Former server and bartender Julio A. Olvera of Saratoga Springs was the original plaintiff, suing in April 2016 on behalf of himself and seeking class status for similarly affected employees. He later was joined by two other named plaintiffs, Karen Greene and Ralph Balsamo. 

The class is defined as all tipped hourly employees (servers, bartenders, bussers, runners and other hourly service workers) as well as all hourly catering service workers employed between April 10, 2010, and June 20, 2019, by Mazzone Management Group, Ltd.; Mazzone Management, Inc.; 677 Prime LLC; Prime at Saratoga National LLC; Angelo Mazzone; Matthew Mazzone; Tala Bistro LLC; Aperitivo Bistro LLC; and Prime at Hilton Garden Inn LLC.

Under terms of the proposed settlement, Mazzone Management must provide a list of all such employees during the nine-year period in question, plus a tally of the hours they worked and their last known addresses. Eligible employees can consent to join the settlement class, or object to the settlement terms, or opt out of the settlement class by Jan. 22. A claims administrator will attempt to reach all of them and notify them of their options.
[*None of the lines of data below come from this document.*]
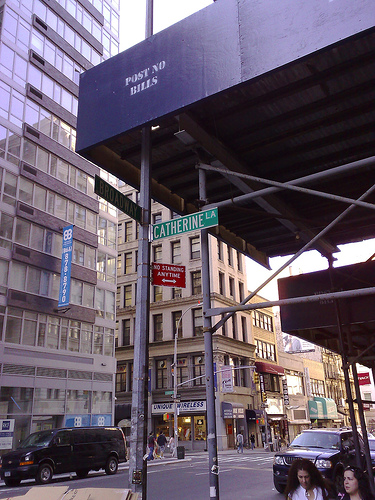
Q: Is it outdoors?
A: Yes, it is outdoors.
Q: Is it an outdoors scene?
A: Yes, it is outdoors.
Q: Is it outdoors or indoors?
A: It is outdoors.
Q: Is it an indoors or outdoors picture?
A: It is outdoors.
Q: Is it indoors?
A: No, it is outdoors.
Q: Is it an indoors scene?
A: No, it is outdoors.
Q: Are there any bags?
A: No, there are no bags.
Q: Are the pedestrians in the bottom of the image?
A: Yes, the pedestrians are in the bottom of the image.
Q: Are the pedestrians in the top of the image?
A: No, the pedestrians are in the bottom of the image.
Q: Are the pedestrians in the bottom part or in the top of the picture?
A: The pedestrians are in the bottom of the image.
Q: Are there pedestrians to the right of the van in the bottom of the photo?
A: Yes, there are pedestrians to the right of the van.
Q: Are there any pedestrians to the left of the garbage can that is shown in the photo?
A: Yes, there are pedestrians to the left of the garbage can.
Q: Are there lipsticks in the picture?
A: No, there are no lipsticks.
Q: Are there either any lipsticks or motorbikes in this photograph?
A: No, there are no lipsticks or motorbikes.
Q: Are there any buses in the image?
A: No, there are no buses.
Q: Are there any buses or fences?
A: No, there are no buses or fences.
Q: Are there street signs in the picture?
A: Yes, there is a street sign.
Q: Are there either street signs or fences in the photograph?
A: Yes, there is a street sign.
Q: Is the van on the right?
A: No, the van is on the left of the image.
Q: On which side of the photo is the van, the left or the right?
A: The van is on the left of the image.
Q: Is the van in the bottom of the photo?
A: Yes, the van is in the bottom of the image.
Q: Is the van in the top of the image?
A: No, the van is in the bottom of the image.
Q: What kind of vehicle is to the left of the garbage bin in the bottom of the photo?
A: The vehicle is a van.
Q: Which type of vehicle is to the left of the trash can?
A: The vehicle is a van.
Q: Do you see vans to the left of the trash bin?
A: Yes, there is a van to the left of the trash bin.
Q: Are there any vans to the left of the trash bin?
A: Yes, there is a van to the left of the trash bin.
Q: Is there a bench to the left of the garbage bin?
A: No, there is a van to the left of the garbage bin.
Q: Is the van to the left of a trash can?
A: Yes, the van is to the left of a trash can.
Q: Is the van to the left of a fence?
A: No, the van is to the left of a trash can.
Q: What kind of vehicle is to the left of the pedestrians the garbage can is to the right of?
A: The vehicle is a van.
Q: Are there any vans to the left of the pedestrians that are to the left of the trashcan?
A: Yes, there is a van to the left of the pedestrians.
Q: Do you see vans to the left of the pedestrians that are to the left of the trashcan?
A: Yes, there is a van to the left of the pedestrians.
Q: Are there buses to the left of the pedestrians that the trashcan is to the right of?
A: No, there is a van to the left of the pedestrians.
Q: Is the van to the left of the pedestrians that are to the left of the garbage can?
A: Yes, the van is to the left of the pedestrians.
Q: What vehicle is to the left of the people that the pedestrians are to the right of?
A: The vehicle is a van.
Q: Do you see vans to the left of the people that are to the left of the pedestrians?
A: Yes, there is a van to the left of the people.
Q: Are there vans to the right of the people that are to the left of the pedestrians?
A: No, the van is to the left of the people.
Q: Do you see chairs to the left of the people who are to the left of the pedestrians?
A: No, there is a van to the left of the people.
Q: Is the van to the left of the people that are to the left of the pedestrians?
A: Yes, the van is to the left of the people.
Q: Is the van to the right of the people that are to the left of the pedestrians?
A: No, the van is to the left of the people.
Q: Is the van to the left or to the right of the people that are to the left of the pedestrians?
A: The van is to the left of the people.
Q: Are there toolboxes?
A: No, there are no toolboxes.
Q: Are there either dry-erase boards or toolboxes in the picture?
A: No, there are no toolboxes or dry-erase boards.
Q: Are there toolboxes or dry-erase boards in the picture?
A: No, there are no toolboxes or dry-erase boards.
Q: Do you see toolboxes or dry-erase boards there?
A: No, there are no toolboxes or dry-erase boards.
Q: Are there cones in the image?
A: No, there are no cones.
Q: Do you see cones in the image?
A: No, there are no cones.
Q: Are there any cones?
A: No, there are no cones.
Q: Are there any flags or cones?
A: No, there are no cones or flags.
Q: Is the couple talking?
A: Yes, the couple is talking.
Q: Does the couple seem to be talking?
A: Yes, the couple is talking.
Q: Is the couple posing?
A: No, the couple is talking.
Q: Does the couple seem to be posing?
A: No, the couple is talking.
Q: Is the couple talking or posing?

Under the deal, Mazzone Management would gradually pay $2.7 million into a settlement fund over the course of 11 months. It would make additional payments, up to the maximum total of $4 million, only if needed to meet the total sum of claims.

From that settlement fund, attorneys for the plaintiffs would receive up to $1.3 million for their costs and fees. The costs and fees incurred by the claims administrator also would be deducted from the $4 million total, as would a lump sum of up to $75,000 that would be divided among Olvara, Greene and Balsamo as a service fee in recognition of their role in the long-running case.